The small crowd was watching one person: Livia. She wore a calm expression as she aimed at her target. It was moving from side to side, unlike almost everyone else’s. Her fingers squeezed the trigger once, twice. The target showed two red dots in the center.
“Nice,” Kayden said. His reaction far calmer than those of the rest.
“Woah,” Max said, staring at the target with wide eyes.
“Jesus,” Arnett said. “That’s scary.”
Amazing. Raine couldn’t hit the bullseye even with a stationary target.
“Quit gawking and keep practicing,” Steele said.
The crowd dispersed.
“Hey, you guys thought that was impressive?” Kayden asked. “Watch this.”
He went to an empty booth nearby and asked their supervisor to make the target move. Then Kayden told him to move it farther away as well.
Kayden switched off his gun’s safety mechanism, aimed at the target, and fired three times in the space of three seconds. Every shot hit the bullseye.
“Our own team has a killer,” Arnett said.
“Dude, teach me how to do that,” Vick said.
“Practice, practice, practice,” Kayden said with a grin. He switched on the safety.
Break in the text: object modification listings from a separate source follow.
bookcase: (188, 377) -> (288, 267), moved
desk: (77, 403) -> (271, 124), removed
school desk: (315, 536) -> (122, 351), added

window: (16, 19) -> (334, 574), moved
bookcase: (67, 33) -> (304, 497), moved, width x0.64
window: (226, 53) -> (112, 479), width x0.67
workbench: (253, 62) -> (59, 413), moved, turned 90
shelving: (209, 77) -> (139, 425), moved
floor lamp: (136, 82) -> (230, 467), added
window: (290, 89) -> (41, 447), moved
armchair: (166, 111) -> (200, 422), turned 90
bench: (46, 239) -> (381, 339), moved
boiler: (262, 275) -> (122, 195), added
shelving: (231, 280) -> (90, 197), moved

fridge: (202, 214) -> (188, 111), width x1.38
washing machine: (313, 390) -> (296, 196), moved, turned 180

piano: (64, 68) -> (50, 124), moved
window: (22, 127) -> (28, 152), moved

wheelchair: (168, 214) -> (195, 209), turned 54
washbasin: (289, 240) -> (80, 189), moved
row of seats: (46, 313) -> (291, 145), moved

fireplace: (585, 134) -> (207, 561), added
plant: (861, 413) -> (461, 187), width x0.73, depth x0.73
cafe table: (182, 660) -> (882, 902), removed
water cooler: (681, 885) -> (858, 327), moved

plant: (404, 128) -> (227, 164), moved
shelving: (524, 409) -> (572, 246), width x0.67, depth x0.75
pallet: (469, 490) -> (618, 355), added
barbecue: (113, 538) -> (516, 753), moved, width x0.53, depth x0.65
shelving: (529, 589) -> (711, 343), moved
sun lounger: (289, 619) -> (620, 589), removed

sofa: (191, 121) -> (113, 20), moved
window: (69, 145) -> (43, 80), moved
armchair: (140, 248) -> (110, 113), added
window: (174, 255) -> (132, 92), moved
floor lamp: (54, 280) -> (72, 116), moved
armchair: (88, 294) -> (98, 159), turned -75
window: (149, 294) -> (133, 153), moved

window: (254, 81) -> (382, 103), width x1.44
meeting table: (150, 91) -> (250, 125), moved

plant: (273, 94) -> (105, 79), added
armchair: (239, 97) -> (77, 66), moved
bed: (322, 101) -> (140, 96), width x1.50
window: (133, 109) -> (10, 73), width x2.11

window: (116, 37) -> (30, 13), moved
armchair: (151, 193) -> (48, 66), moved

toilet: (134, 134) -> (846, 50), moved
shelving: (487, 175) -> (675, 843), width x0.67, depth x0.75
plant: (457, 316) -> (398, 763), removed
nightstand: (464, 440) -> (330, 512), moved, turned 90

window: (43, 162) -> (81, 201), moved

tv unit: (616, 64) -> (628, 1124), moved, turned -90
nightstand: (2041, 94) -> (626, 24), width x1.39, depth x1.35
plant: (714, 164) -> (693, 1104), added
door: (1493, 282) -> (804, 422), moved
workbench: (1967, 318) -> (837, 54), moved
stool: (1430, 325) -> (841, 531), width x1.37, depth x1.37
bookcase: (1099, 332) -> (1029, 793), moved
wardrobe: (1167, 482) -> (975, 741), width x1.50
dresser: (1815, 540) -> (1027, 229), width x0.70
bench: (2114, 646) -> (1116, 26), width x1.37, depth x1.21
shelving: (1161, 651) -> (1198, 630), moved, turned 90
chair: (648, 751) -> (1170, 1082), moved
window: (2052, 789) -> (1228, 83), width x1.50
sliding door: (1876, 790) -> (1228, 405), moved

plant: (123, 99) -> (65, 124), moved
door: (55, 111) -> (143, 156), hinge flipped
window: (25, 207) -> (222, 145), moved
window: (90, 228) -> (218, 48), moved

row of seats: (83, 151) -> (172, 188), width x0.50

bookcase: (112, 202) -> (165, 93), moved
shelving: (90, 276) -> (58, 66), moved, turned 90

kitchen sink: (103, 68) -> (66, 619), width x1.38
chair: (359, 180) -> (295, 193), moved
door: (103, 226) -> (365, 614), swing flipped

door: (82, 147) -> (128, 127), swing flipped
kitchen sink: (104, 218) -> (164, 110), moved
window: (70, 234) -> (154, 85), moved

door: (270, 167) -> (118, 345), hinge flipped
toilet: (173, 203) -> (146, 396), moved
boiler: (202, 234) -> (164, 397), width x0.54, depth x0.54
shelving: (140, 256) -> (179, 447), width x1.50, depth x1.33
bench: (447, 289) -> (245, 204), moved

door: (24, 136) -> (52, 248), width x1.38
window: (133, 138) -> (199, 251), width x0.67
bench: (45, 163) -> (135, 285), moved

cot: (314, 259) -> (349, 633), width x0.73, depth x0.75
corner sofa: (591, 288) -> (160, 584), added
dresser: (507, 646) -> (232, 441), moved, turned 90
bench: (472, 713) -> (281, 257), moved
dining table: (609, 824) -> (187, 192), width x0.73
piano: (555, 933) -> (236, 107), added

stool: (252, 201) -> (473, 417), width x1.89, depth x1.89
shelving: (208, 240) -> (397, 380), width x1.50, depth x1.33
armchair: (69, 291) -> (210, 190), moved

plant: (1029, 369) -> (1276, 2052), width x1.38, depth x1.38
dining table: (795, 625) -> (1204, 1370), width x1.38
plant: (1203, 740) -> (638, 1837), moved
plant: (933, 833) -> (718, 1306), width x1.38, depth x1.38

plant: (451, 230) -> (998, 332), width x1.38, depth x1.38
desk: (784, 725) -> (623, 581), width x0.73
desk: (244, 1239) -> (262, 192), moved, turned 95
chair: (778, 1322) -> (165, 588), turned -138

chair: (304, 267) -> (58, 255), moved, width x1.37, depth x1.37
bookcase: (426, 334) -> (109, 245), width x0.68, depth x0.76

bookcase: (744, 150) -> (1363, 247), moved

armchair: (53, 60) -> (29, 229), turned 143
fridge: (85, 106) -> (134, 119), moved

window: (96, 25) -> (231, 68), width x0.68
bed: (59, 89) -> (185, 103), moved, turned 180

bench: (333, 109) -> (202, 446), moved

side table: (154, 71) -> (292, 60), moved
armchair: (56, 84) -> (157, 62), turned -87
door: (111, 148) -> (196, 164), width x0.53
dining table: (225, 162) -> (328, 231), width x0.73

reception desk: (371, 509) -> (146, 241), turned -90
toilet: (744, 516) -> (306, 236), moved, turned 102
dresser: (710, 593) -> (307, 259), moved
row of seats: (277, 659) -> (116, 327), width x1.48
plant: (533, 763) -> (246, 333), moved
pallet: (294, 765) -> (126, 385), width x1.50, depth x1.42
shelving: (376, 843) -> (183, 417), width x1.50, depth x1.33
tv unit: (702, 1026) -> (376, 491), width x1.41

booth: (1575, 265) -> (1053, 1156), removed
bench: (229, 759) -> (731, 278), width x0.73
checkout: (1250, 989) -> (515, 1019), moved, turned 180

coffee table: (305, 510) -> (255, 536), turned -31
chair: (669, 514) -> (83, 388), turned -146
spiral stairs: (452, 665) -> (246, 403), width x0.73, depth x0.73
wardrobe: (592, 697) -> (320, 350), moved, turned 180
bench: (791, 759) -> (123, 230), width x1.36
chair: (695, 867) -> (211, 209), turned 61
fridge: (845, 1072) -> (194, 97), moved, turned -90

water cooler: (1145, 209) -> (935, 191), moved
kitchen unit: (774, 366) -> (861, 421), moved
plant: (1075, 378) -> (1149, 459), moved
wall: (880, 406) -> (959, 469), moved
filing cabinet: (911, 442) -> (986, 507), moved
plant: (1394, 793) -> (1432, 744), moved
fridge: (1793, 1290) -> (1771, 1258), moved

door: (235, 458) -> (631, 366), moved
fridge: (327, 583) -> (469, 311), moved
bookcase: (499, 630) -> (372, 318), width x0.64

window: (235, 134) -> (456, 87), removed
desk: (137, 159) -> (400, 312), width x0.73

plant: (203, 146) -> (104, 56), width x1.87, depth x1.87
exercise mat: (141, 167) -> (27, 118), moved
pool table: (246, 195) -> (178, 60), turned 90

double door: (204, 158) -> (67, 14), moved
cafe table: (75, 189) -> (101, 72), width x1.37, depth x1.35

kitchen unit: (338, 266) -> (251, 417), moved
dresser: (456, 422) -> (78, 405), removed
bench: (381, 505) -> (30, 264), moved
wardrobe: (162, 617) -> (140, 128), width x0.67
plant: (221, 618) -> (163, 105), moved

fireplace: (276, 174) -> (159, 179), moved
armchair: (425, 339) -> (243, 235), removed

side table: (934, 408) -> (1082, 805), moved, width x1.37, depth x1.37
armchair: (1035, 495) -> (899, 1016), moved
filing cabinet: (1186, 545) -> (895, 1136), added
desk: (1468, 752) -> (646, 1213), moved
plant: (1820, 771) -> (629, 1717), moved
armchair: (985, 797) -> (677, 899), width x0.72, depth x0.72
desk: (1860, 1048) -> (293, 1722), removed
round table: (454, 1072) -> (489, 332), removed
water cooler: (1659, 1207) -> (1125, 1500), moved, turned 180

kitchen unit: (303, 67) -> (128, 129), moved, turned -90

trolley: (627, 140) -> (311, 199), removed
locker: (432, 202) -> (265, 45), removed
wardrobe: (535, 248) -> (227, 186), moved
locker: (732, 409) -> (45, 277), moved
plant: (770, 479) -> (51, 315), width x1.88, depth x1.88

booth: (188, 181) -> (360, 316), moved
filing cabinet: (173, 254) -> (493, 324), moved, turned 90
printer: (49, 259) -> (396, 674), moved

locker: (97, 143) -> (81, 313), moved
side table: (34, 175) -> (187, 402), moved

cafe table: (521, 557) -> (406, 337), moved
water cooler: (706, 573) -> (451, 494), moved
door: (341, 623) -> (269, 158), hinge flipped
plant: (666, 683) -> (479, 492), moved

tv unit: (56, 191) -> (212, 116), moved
Raine went to a booth himself and practiced on a stationary target. He remembered the pirates June had told him about. He didn’t want to someday get attacked by them and be useless in a gunfight.
Their shooting practice was the last element of their training that day.
Over dinner, they laughed about how tiring the day had been even without any serious exercise. Then Thursday came along, and they suffered.